Amo i semi della parola, prima che sorga il virgulto.
E soprattutto amo la parola sgraziata, la grafia disordinata nella mano di un bimbo che impara a scrivere.
Ché parola è un grido di allarme, un'esigenza di ordine dal magma, e passa sempre da quella lava, da quei polsi e palmi sporchi d'inchiostro, da quegli occhi sognanti mentre la penna si fa segnante; lei, la divina, la regina, la sposa: la parola.
"Più su", sembra chiedere.
"Più giù", sembra ordinare.
Perché lei, la parola, non è mai dove poggia il pennino; ride da un altrove prossimo dei nostri tentativi di darle casa su fogli di carta bianca: lei fiume, lei flusso eterno, celestiale.
Sì, lei cerca una mano umana che gli costruisca un argine. Dea mai soddisfatta, lei - la parola - chiede a noi di darle limite, il limite amorevole di una madre al figlio.
E poi ride e, se si posa tra le nostre ciglia, è per ricordarci la notte, che la parola é figlia del Sogno e al Sogno torna sempre, fedele ancella, a raccontare al grande maestro silenzioso che mondo folle abita le nostre menti.
La parola sutura mentre noi, dalle nostre ferite, l'amiamo chè non si può evitare d'amare la mano che ci porta la salvezza.
E io amo, perché delle parole sono figlio e della Parola nipote, e non potrei mai amare senza poterlo bisbigliare al mondo.

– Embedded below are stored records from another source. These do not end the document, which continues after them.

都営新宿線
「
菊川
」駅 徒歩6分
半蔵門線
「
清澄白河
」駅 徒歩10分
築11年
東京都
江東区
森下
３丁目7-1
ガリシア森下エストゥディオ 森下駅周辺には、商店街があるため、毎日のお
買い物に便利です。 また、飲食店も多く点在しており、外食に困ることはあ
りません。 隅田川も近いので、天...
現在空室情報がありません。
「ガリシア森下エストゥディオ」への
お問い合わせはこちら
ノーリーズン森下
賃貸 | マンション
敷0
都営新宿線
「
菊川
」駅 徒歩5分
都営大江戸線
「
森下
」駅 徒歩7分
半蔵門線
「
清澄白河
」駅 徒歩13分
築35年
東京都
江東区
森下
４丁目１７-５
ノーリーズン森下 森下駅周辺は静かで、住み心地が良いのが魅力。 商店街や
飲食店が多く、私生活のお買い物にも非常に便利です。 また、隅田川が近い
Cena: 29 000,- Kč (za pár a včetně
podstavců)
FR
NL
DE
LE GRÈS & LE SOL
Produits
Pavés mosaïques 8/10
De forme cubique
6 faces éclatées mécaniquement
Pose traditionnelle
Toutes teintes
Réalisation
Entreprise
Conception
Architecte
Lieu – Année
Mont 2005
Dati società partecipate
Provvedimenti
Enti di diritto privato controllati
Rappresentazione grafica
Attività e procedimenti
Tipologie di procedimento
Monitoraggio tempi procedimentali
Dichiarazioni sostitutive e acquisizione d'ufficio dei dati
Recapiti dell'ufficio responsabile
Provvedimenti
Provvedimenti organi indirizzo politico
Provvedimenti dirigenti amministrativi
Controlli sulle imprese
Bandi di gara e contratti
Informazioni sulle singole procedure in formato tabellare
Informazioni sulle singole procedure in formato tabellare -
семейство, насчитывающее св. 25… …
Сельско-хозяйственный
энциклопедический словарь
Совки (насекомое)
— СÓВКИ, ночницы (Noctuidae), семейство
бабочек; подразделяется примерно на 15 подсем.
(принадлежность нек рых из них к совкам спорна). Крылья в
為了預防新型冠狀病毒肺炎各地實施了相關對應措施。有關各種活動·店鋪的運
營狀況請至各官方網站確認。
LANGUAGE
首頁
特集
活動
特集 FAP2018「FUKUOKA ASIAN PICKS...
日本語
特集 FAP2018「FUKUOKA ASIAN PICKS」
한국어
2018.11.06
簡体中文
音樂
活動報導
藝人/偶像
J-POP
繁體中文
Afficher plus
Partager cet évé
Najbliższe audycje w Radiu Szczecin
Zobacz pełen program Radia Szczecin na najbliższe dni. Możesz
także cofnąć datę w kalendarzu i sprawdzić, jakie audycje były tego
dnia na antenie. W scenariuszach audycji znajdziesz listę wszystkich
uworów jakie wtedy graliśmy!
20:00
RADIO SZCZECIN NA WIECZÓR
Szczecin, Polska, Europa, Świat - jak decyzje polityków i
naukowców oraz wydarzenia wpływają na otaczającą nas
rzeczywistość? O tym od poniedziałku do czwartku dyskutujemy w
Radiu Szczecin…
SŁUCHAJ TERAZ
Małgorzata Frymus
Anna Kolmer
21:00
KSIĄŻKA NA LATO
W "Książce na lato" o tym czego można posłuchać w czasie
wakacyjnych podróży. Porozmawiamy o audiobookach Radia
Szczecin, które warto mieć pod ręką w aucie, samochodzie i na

Trecentosessantacinque passi
per ritrovarmi qui; di nuovo
a parlare del mio più antico amore
e respirare tra le nari
il desiderio di fiocchi
di parole; che cadano lenti
come neve, e plachino
- senza spegnerlo -
il fuoco sacro dell'inadeguatezza.
(Sergio Daniele Donati - inedito 2023)
NdA: Fedro, lo si sa, è un'ombra. Si nasconde in boschi silenziosi lasciando tracce lievi su terreni troppo presto coperti di neve. Questo è il Fedro di Pirsig cui questo sito si ispira.
La sua è la parola celata, nascosta, tenace nel suo non esserci.
È la parola del nascondimento divino, la voce sottile di silenzio, il dire non dicendo, la manifestazione dal nascondimento.
E io, che altro non sono che uno scribacchino innamorato, la amo con ogni vertebra e ogni midollo e ogni poro della pelle: la parola che, anche quando tradisce, porta in sé, senza sosta, il seme della ricostruzione.
Buon anno a tutti voi, quindi; buon ritorno.
Sergio Daniele Donati
Buon anno Sergio, con le parole non solo a parole.